It was a black-tie affair, 37 years ago today. Calvin Klein, Don King, Norman Mailer and Helen Gurley Brown were there, snapped at The Art of the Deal release party, corks popping in Trump Tower Atrium not two weeks after Black Monday’s stock market rout. It was a different time – a different wife for Donald Trump (Ivana) and a different life for the media (profitable).
The Eighties are a foreign country to young people living in the era’s souring leftovers. But the pages celebrated that night have implications for them most of all. Because from New York City to Sydney, our future democracies are gasping for rescue from a digital sludge of misinformation, disinformation, lies and the stink of those who skilfully stir it up.
Stirrers from around the world and across the political spectrum are taking cues from the master – the rich-list regular, reality show re-run star, serial bankrupt sneaker salesman, convicted felon (facing further counts) and now Republican nominee for commander in chief – who laid out his formula in The Art of the Deal all those years ago.
In 1987, The New York Times’s tart review said the bestseller that made Trump a household name was about “how its author, the builder Donald J. Trump, is simply smarter than the rest of us”. The book was “a display of the author’s not inconsiderable ego”. Still, it was not without charms. The review’s final, prophetic lines read: “Mr. Trump makes one believe for a moment in the American dream again. It’s like a fairy tale.”

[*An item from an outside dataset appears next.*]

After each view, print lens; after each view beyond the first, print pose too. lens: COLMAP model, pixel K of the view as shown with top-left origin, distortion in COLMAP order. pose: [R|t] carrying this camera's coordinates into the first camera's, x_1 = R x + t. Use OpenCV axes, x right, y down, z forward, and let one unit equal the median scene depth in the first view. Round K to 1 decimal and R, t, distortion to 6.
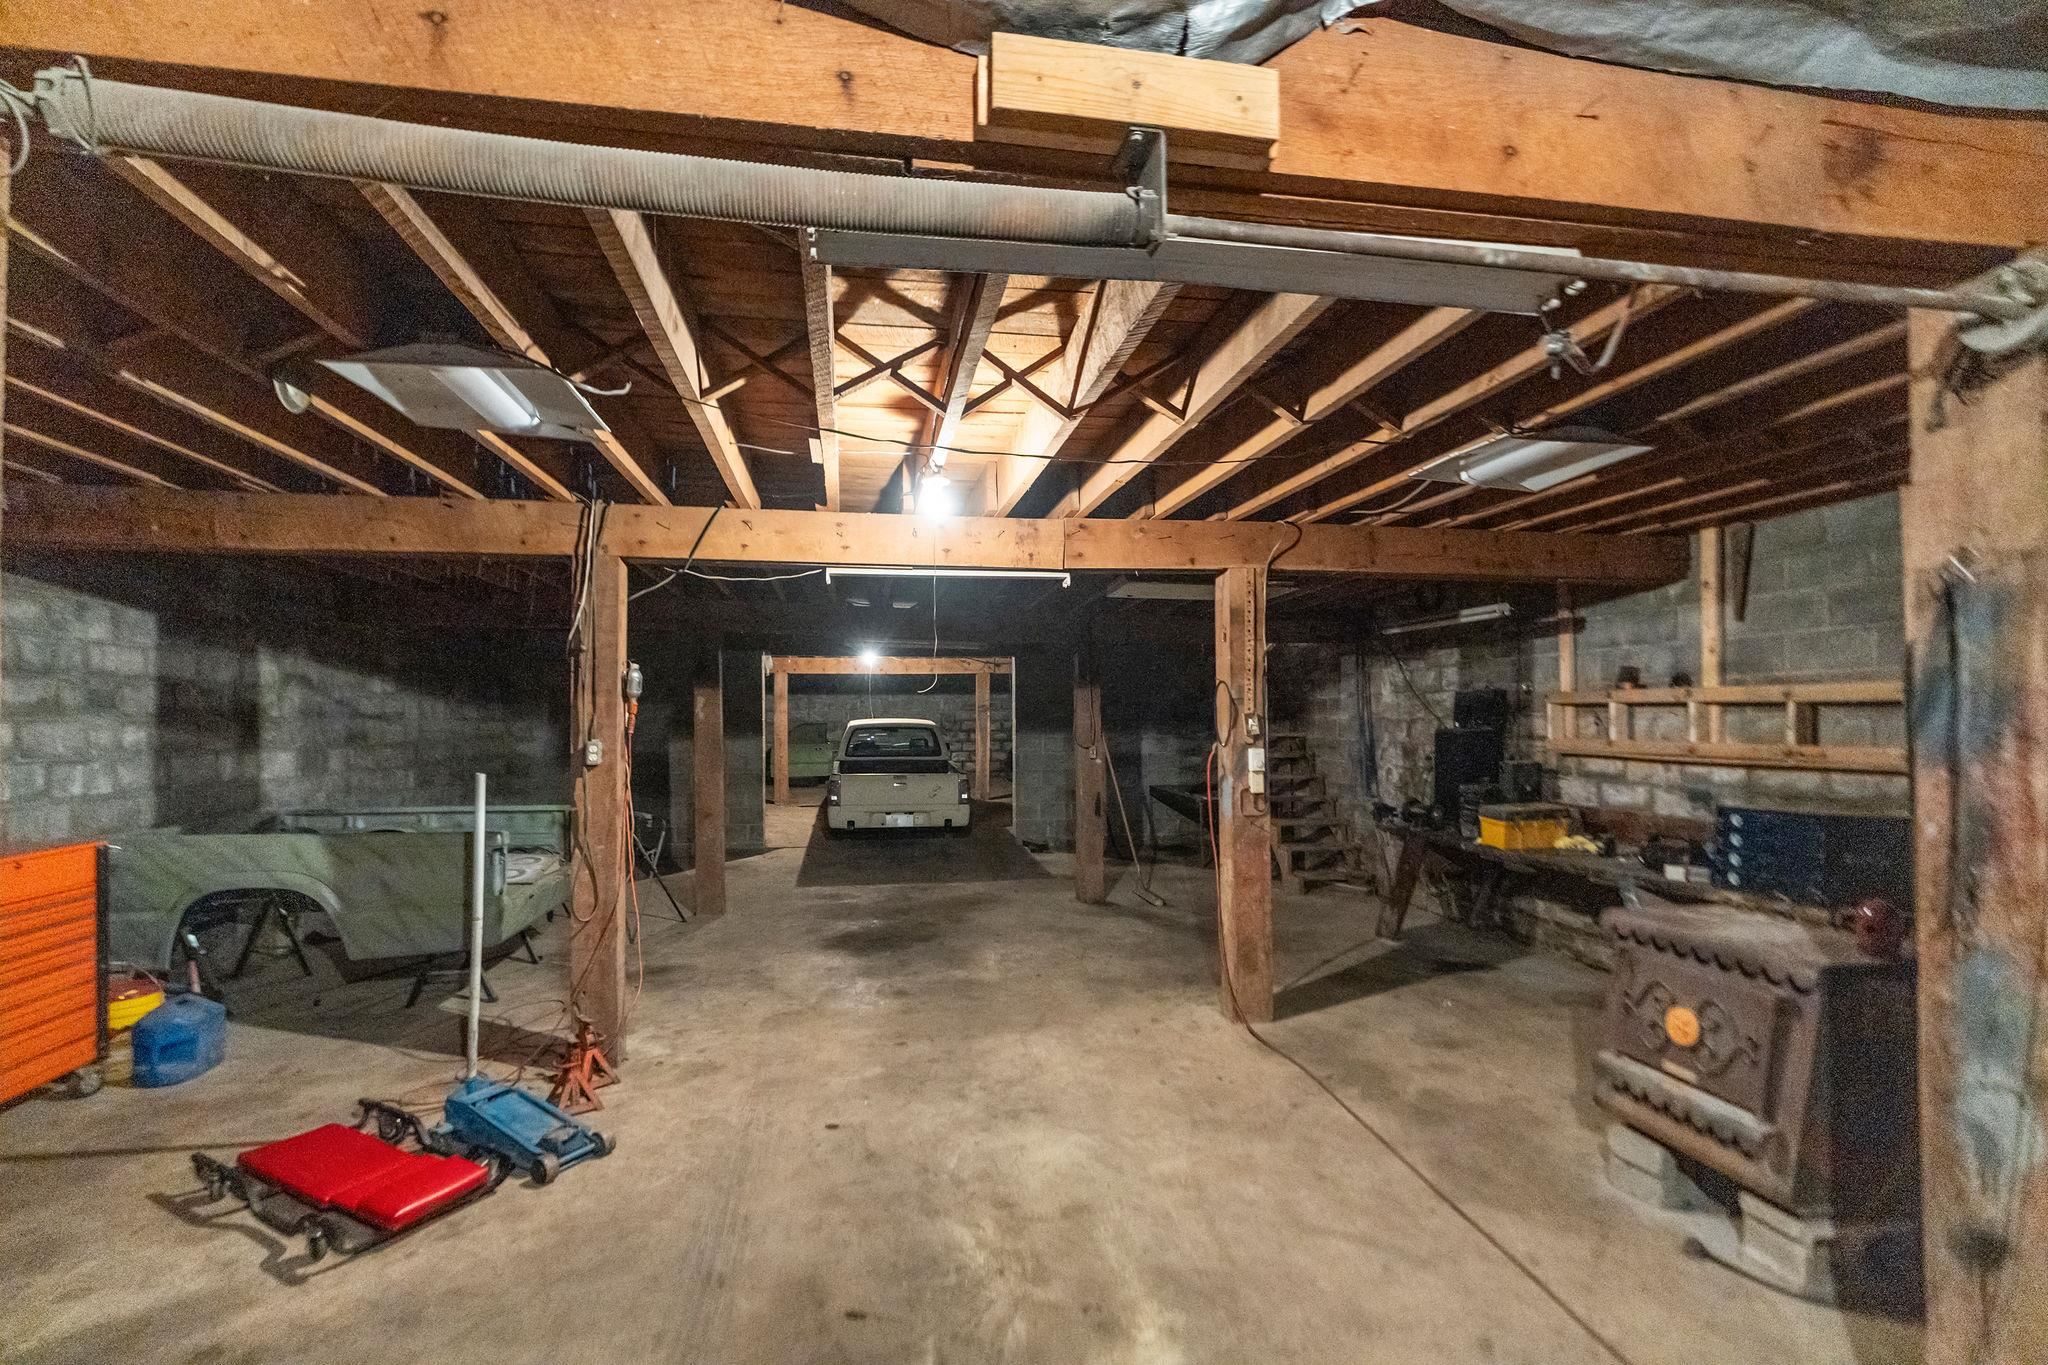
lens RADIAL K [[939.4, 0, 1019.2], [0, 939.4, 709.0], [0, 0, 1]] dist [0.001791, 0.000282]
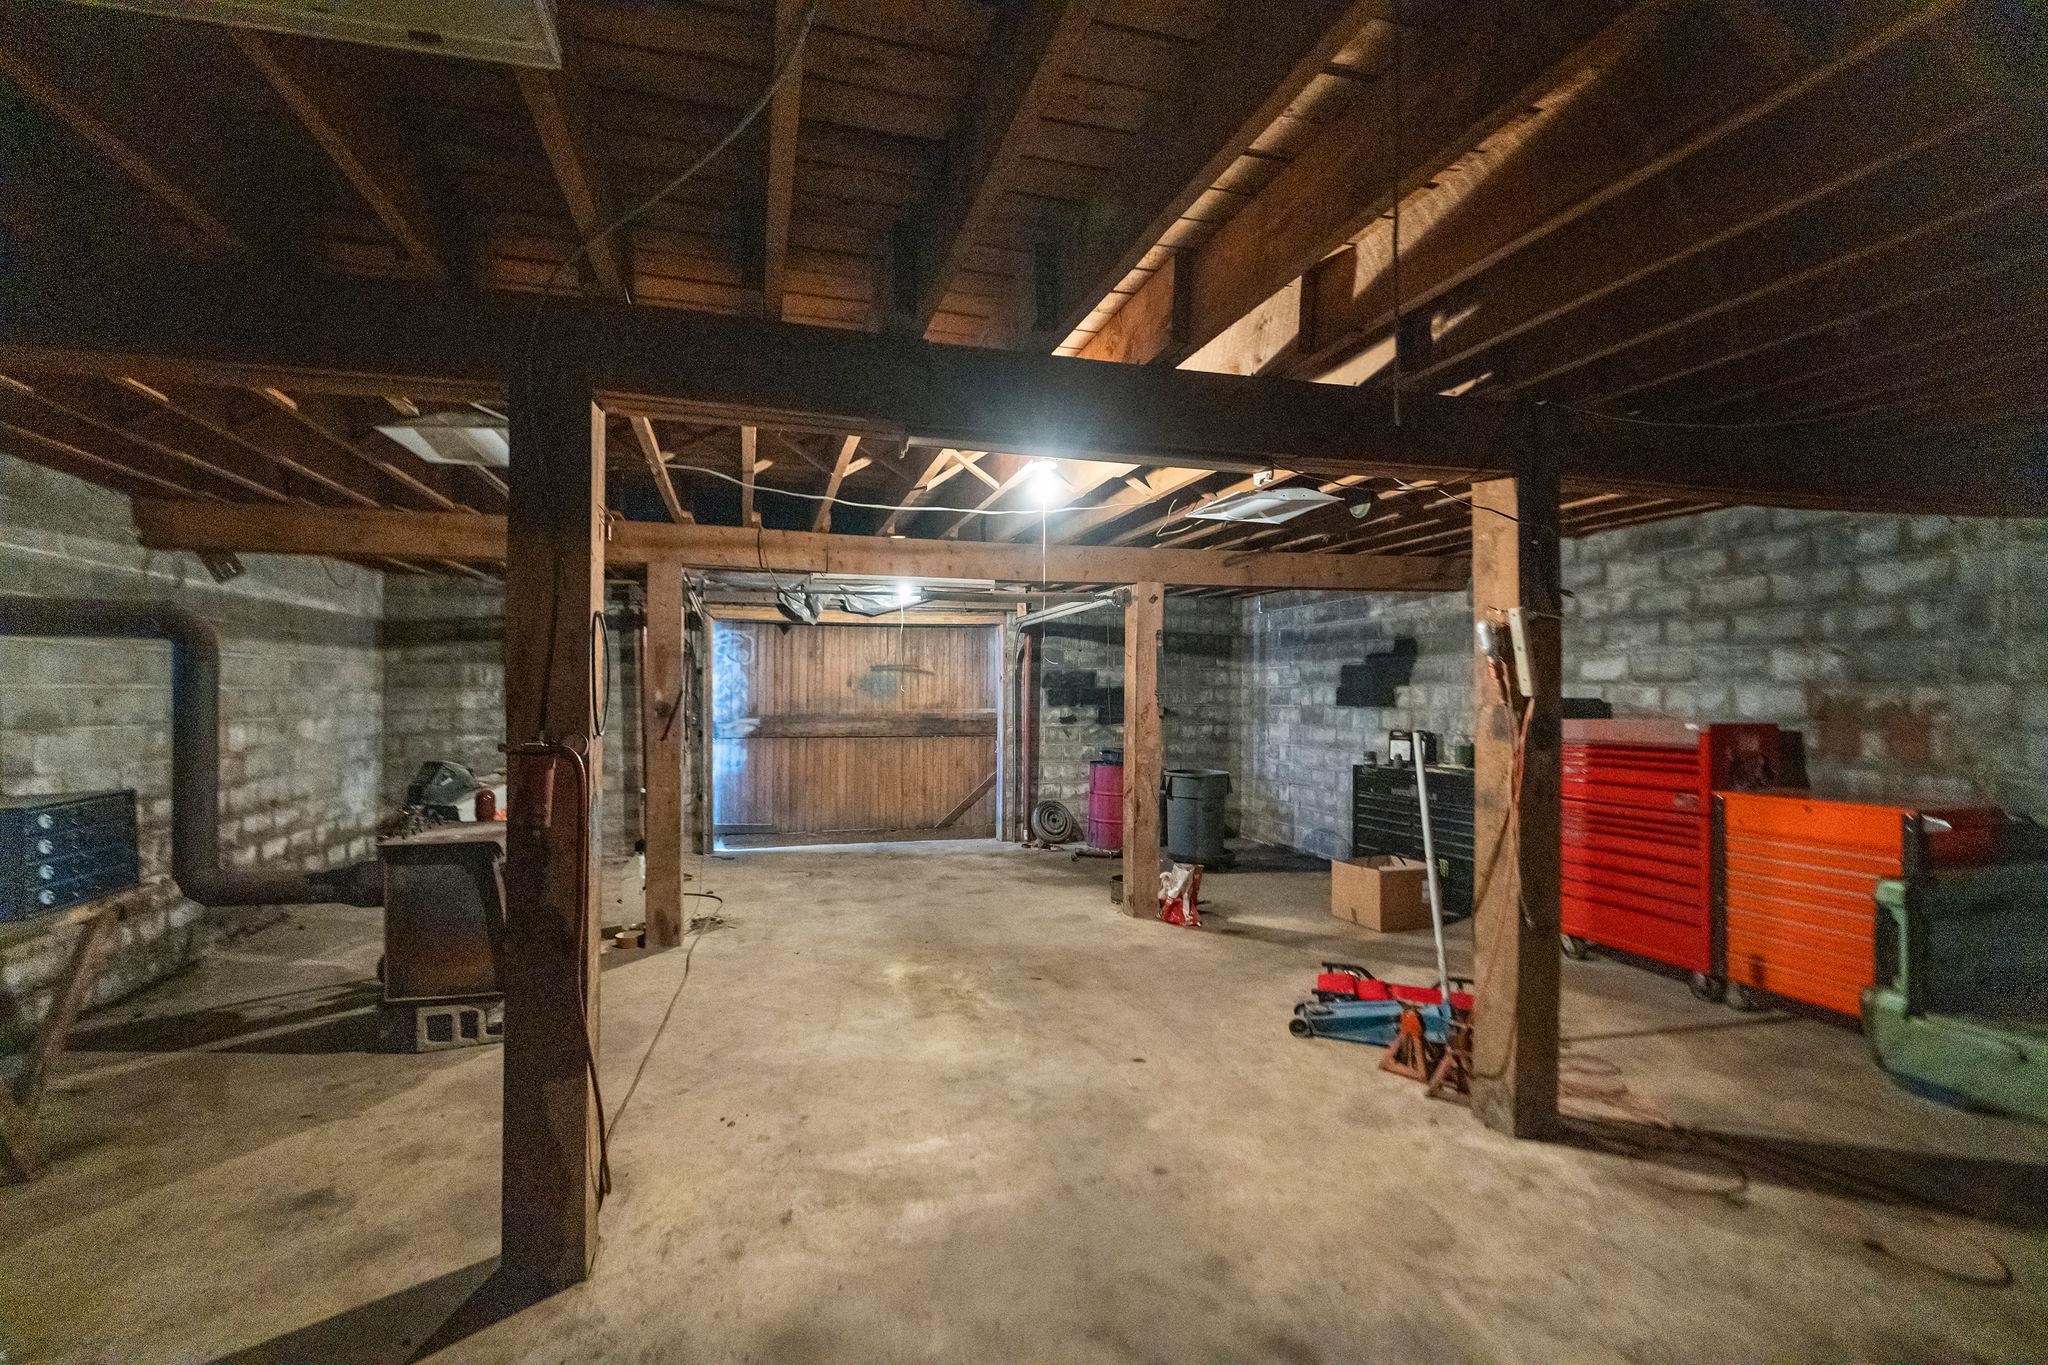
lens RADIAL K [[939.4, 0, 1019.2], [0, 939.4, 709.0], [0, 0, 1]] dist [0.001791, 0.000282]
pose [[-0.994430, 0.004773, -0.105294, 0.052637], [0.004265, 0.999978, 0.005051, 0.028183], [0.105316, 0.004574, -0.994428, 2.033478]]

And here we are, at the cliffhanger of the reality fairy tale screening around the world. The global political power balance, and the lives of many of the world’s most powerful and powerless people, rest on Americans’ choice between US Vice President Kamala Harris and the man who gave his secrets away for all to see through, if only we would.
“[T]he way I promote is bravado,” Trump says in the book. “I play to people’s fantasies. People may not always think big themselves, but they can still get very excited by those who do. That’s why a little hyperbole never hurts. People want to believe that something is the biggest and the greatest and the most spectacular. I call it truthful hyperbole. It’s an innocent form of exaggeration – and a very effective form of promotion.”
The game is just the gall to abandon truth if it helps him. Politically it’s a playbook plied famously in Germany in the 1930s, by Joseph McCarthy in the 1950s, and others long before them. Since his ‘birther’ lie, Trump has shamelessly stuck to the strategy, heedless of who gets hurt. Lately it’s sunk to bunkum about eating pets, a never-true rumour Trump peddled, proven false. His running mate is nevertheless ready and willing to ‘create stories’ about honest Haitian workers living in Ohio (or about you), if that’s what it takes. Not so innocent.
Australians old enough to recall the “children overboard affair” will recognise the play. The Howard government was trolling (spreading falsehoods to provoke a reaction) before it was a digital thing. In Australia, it pays to be alert whenever migrants, refugees, asylum seekers and indigenous people become the story, because our politicians have alarming form in using and dehumanising these people for political gain.
The latest update on this ever-streaming playbook is how it gets juiced in our online information ecosystem. Carrying the knowledge of the ages in our pockets, people do their own research. Trouble is, scholars and shysters alike have shiny websites – and publishers of misinformation get six times more engagement than factual news.
People are primed to turn to conspiracy theories and easy explanations when we are anxious, frustrated or angry. And who isn’t these days, as bloody images ping from far away to our phones right along with our rising rent notices? Into this exhausting environment, political shills of all stripes exploit the “flood the zone with shit” strategy, introduced by Trump’s then advisor Steve Bannon, who emerged from prison this week. Keeping us disoriented is the point.
Today’s digital natives can’t imagine that we once trusted broadcasters and newspapers of record to make editorial judgments, and how those producers and editors would refuse to give time and space to lies, or even unverified facts. Now such news judgment costs clicks, which equate to advertising dollars, and would leave their audiences sidelined from conversations that spread regardless, as algorithms amplify unchecked crud from odd niches of the internet to the highest offices.
In this context, and whatever becomes of Trump, we have little choice but to actively make our own determination of what’s truth and what’s “truthful hyperbole”, or worse. To make it a regular habit to stop before we share. To remember that fairy tales may be much more compelling than facts, but they’re still fairy tales. To stay on guard against those who would “play to people’s fantasies” or our worst fears.
With the burdens young people carry today, it seems terribly unfair to add the responsibility of navigating a sometimes nasty, overwhelming landscape of information just to save the democracy we’ve long taken for granted. But they can be heroes. Because there’s a monomyth even more time-tested than this playbook: the hero’s journey. It’s a classic test of strength, skill and resolve. Wherever we are, misinformation is coming for us, and all of us – the social-news generation most of all – must put into practice everything we’ve learned from this maddening US election journey, mastering ways to spot and stop the lies, and make truth triumphant in our politics.